━━━━━ MATERIAL FOR THE TASK

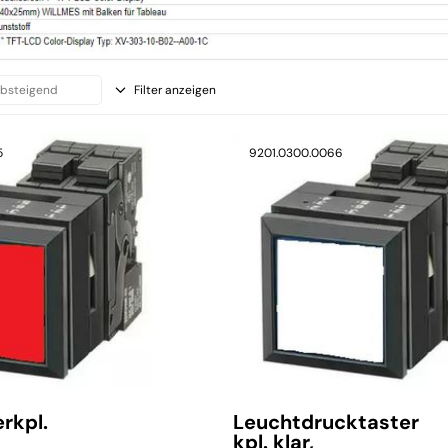
Filter anzeigen
5
9201.0300.0066
rkpl.
Leuchtdrucktaster
kpl. klar,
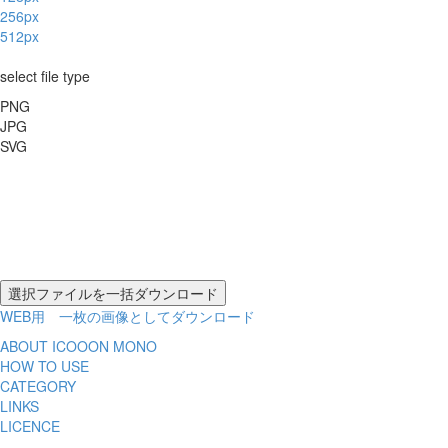
256px
512px
select file type
PNG
JPG
SVG
WEB用 一枚の画像としてダウンロード
ABOUT ICOOON MONO
HOW TO USE
CATEGORY
LINKS
LICENCE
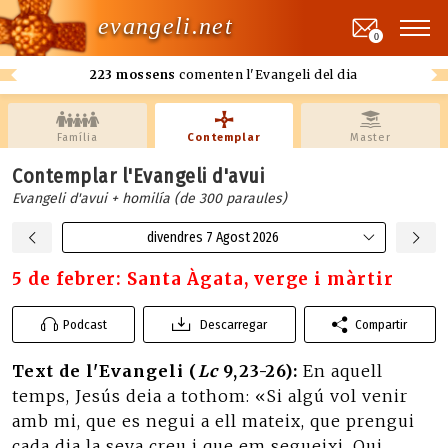
evangeli.net
0
223 mossens
comenten l'Evangeli del dia
Família
Contemplar
Master
Contemplar l'Evangeli d'avui
Evangeli d'avui + homilía (de 300 paraules)
divendres 7 Agost 2026
5 de febrer: Santa Àgata, verge i màrtir
Podcast
Descarregar
Compartir
Text de l'Evangeli (
Lc
9,23-26):
En aquell
temps, Jesús deia a tothom: «Si algú vol venir
amb mi, que es negui a ell mateix, que prengui
cada dia la seva creu i que em segueixi. Qui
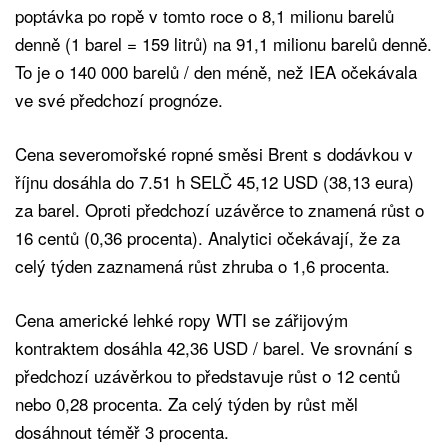
poptávka po ropě v tomto roce o 8,1 milionu barelů
denně (1 barel = 159 litrů) na 91,1 milionu barelů denně.
To je o 140 000 barelů / den méně, než IEA očekávala
ve své předchozí prognóze.
Cena severomořské ropné směsi Brent s dodávkou v
říjnu dosáhla do 7.51 h SELČ 45,12 USD (38,13 eura)
za barel. Oproti předchozí uzávěrce to znamená růst o
16 centů (0,36 procenta). Analytici očekávají, že za
celý týden zaznamená růst zhruba o 1,6 procenta.
Cena americké lehké ropy WTI se zářijovým
kontraktem dosáhla 42,36 USD / barel. Ve srovnání s
předchozí uzávěrkou to představuje růst o 12 centů
nebo 0,28 procenta. Za celý týden by růst měl
dosáhnout téměř 3 procenta.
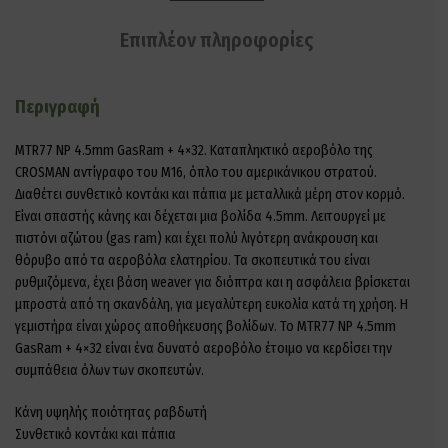
Επιπλέον πληροφορίες
Περιγραφή
MTR77 NP 4.5mm GasRam + 4×32. Καταπληκτικό αεροβόλο της
CROSMAN αντίγραφο του M16, όπλο του αμερικάνικου στρατού.
Διαθέτει συνθετικό κοντάκι και πάπια με μεταλλικά μέρη στον κορμό.
Είναι σπαστής κάνης και δέχεται μια βολίδα 4.5mm. Λειτουργεί με
πιστόνι αζώτου (gas ram) και έχει πολύ λιγότερη ανάκρουση και
θόρυβο από τα αεροβόλα ελατηρίου. Τα σκοπευτικά του είναι
ρυθμιζόμενα, έχει βάση weaver για διόπτρα και η ασφάλεια βρίσκεται
μπροστά από τη σκανδάλη, για μεγαλύτερη ευκολία κατά τη χρήση. Η
γεμιστήρα είναι χώρος αποθήκευσης βολίδων. Το MTR77 NP 4.5mm
GasRam + 4×32 είναι ένα δυνατό αεροβόλο έτοιμο να κερδίσει την
συμπάθεια όλων των σκοπευτών.
Κάνη υψηλής ποιότητας ραβδωτή
Συνθετικό κοντάκι και πάπια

━━━━━━━━━━

* **EXERCISE OBJECTIVE**
Each line above that contains the string "GasRam" should be identified and copied.

* **ANSWER SPACE**
MTR77 NP 4.5mm GasRam + 4×32. Καταπληκτικό αεροβόλο της
GasRam + 4×32 είναι ένα δυνατό αεροβόλο έτοιμο να κερδίσει την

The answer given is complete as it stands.